The dark web site lost control of its affiliate panel, resulting in the breach
A recent breach of LockBit’s dark web infrastructure has exposed nearly 60,000 Bitcoin addresses, raising new questions about the group’s financial network and operations. The leak came after hackers reportedly gained access to LockBit’s affiliate panel, a backend system used to manage the ransomware group’s activities.
So LockBit just got pwned … xD pic.twitter.com/Jr94BVJ2DM
— Rey (@ReyXBF) May 7, 2025
The stolen data includes a MySQL database containing crypto wallet addresses, negotiation chats, and technical information about the group’s ransomware builds. Although no private keys were included, the exposure still gives analysts a valuable look at how the organization functions. Blockchain investigators could use the leaked addresses to trace previous ransom payments and build clearer links between transactions and the group’s digital footprint.
Among the database contents was a table named “builds,” which included details about specific ransomware packages developed by LockBit affiliates. Another section labeled “chats” featured over 4,000 negotiation messages between victims and attackers, offering a closer look into how the group handles ransom demands and communication.
LockBit has been one of the most active ransomware operations in recent years.
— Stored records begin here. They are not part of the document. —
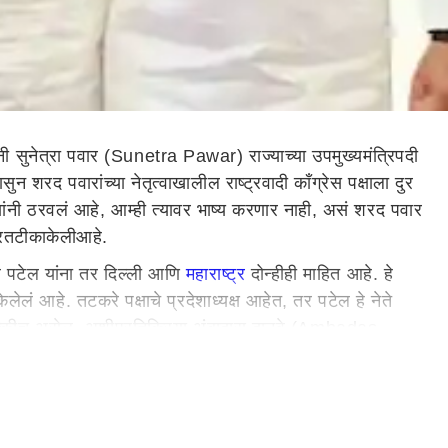
्नी सुनेत्रा पवार (Sunetra Pawar) राज्याच्या उपमुख्यमंत्रिपदी
रद पवारांच्या नेतृत्वाखालील राष्ट्रवादी काँग्रेस पक्षाला दुर
यांनी ठरवलं आहे, आम्ही त्यावर भाष्य करणार नाही, असं शरद पवार
रत
टीका
केली
आहे
.
ल पटेल यांना तर दिल्ली आणि
महाराष्ट्र
दोन्हीही माहित आहे. हे
केलेलं
आहे. तटकरे पक्षाचे प्रदेशाध्यक्ष आहेत, तर पटेल हे नेते
नक्कीच असेल,
अशी
प्रतिक्रिया
अंबादास दानवे (Ambadas
वटी
तो
त्याच्याच पक्षाचा निर्णय आहे. ते काय दुसऱ्या पक्षाच्या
Authorities from ten countries tried to dismantle the group in early 2024, claiming it had caused billions in damage to public and private infrastructure. Despite these efforts, LockBit has remained a major threat, and this recent breach appears to come from outside their usual law enforcement pursuers.
There’s also some speculation about a possible connection between this breach and a separate one involving Everest ransomware. Analysts noticed the same message used in both hacks, though it’s unclear if the same individuals were behind each incident.
With the exposed Bitcoin addresses now public, law enforcement agencies and cybercrime researchers may have a new path to investigate LockBit’s financial activity. While the group claims no private data was lost, the breach could still lead to deeper insights into how ransomware gangs manage and move their cryptocurrency.